>> Start The input
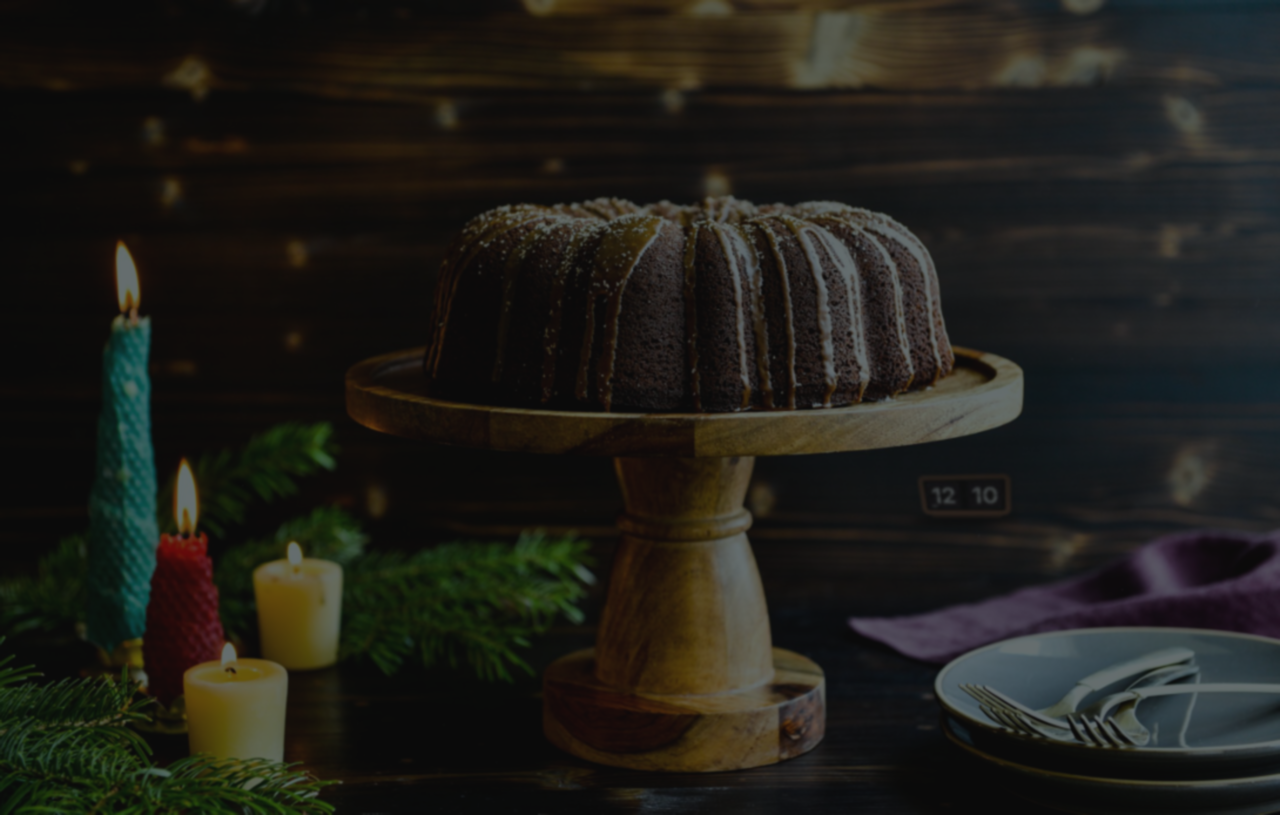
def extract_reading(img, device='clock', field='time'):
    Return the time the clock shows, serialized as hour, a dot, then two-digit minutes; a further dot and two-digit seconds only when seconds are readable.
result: 12.10
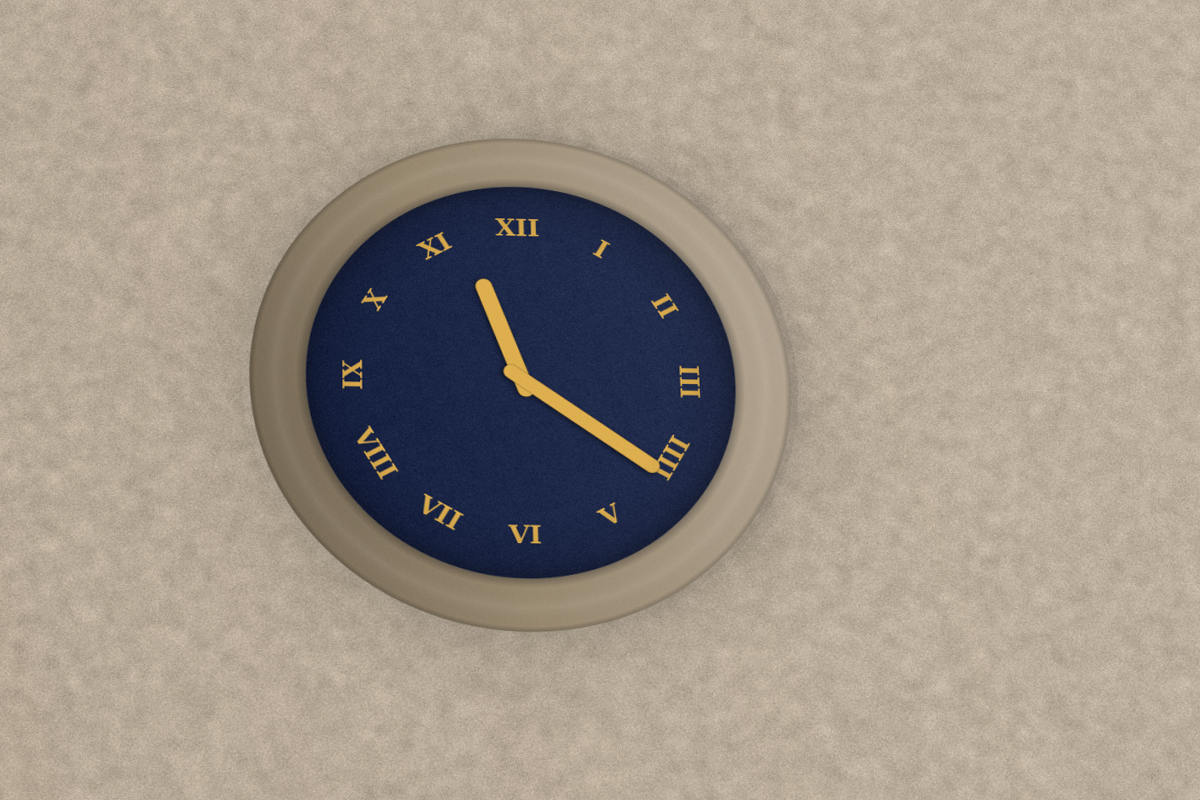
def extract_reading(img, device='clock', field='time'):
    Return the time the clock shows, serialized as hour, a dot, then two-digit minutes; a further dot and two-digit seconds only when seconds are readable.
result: 11.21
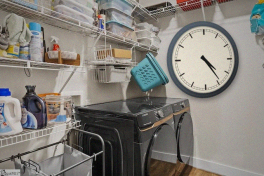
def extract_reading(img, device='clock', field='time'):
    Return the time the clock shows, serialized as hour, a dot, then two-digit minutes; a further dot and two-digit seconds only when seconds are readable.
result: 4.24
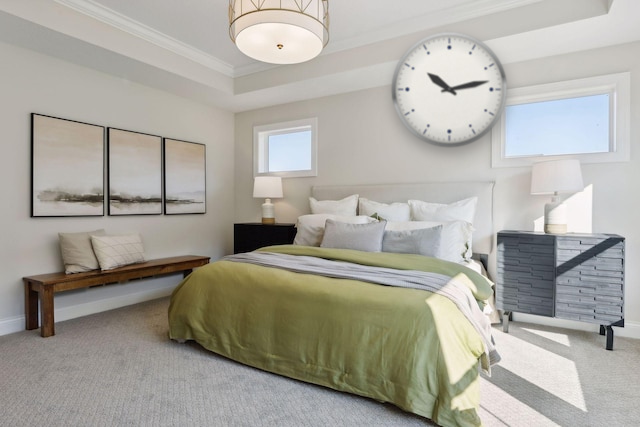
>> End The input
#### Stated task:
Rewrite every line of the records above as one numbered list, omitting blank lines and leaving the pictures out.

#### The response:
1. def extract_reading(img, device='clock', field='time'):
2.     Return the time the clock shows, serialized as hour, a dot, then two-digit minutes; a further dot and two-digit seconds only when seconds are readable.
3. result: 12.10
4. def extract_reading(img, device='clock', field='time'):
5.     Return the time the clock shows, serialized as hour, a dot, then two-digit minutes; a further dot and two-digit seconds only when seconds are readable.
6. result: 11.21
7. def extract_reading(img, device='clock', field='time'):
8.     Return the time the clock shows, serialized as hour, a dot, then two-digit minutes; a further dot and two-digit seconds only when seconds are readable.
9. result: 4.24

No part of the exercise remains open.